Ithaca College is incorporating sustainability into its efforts to address $188 million of deferred maintenance.
As a result of an aging campus, the college has seen a buildup of deferred maintenance, which has exceeded $200 million in recent years. Deferred maintenance covers issues like cracks in concrete, or loose handrails or aging mechanical equipment, grouping projects into an agenda according to when they should be finished.
Tim Carey, associate vice president for facilities, said he sees deferred maintenance as an opportunity.
“The deferred maintenance project list that we are pursuing — it does provide an opportunity to incorporate sustainability,” Carey said.
Carey said the Office of Energy Management and Sustainability now reports to him in a new reporting structure.
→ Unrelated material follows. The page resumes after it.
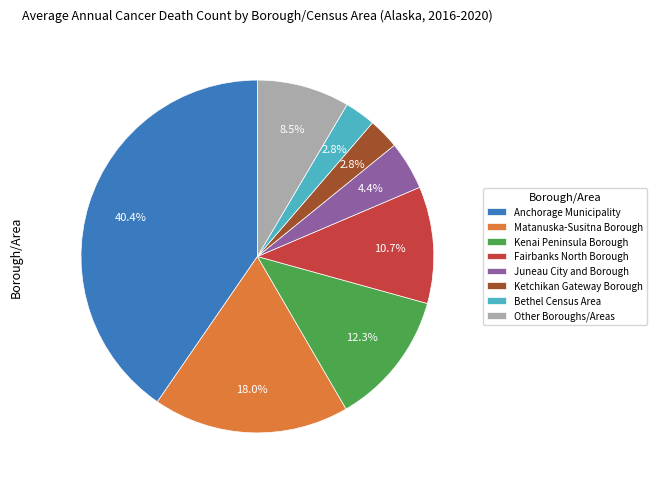

Approximately how many times larger is the value at Fairbanks North Borough compared to Anchorage Municipality?

0.3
Jerone Gagliano, director of energy management and sustainability, said he is now personally involved in decisions that were formerly just made by the Office of Facilities.
“I look at deferred maintenance and things coming up this summer … and say, ‘Are there any things we’re planning on replacing … and if so, is there a more sustainable option, a more energy-efficient option?’” Gagliano said.
Gagliano said, for example, he will be involved in the replacement of the boilers in Job Hall as well as numerous other boilers in the Towers Dining Hall, James J. Whalen Center for Music, Alumni Hall, the Dillingham Center, the Campus Center, the Gannett Center and others.
Over the summer, the college will be replacing old lighting with more energy-efficient LEDs as a part of annual classroom updates — an annual modernization of classrooms, which includes the replacement of carpeting, ceiling tiles, whiteboards and more.
Carey said, the college has commenced a project to update lighting with LEDs in the Gannett Center, which is open for the majority of the week. He said the project will reduce lighting costs by 70 percent.
In addition to several updates to mechanical systems on campus, the envelope systems — physical separators between the conditioned and unconditioned environment, such as windows, roofs and walls — will be updated as well. Carey said there are numerous windows that need to be updated to be double-pane, which insulate more efficiently than single-pane.
Carey said deferred maintenance is providing the college with opportunities to make it more sustainable as a whole.
“We’ve got all of this deferred maintenance that we need to do. It just makes great sense to make sure we’re paying attention to both as we pursue the deferred-maintenance agenda,” Carey said.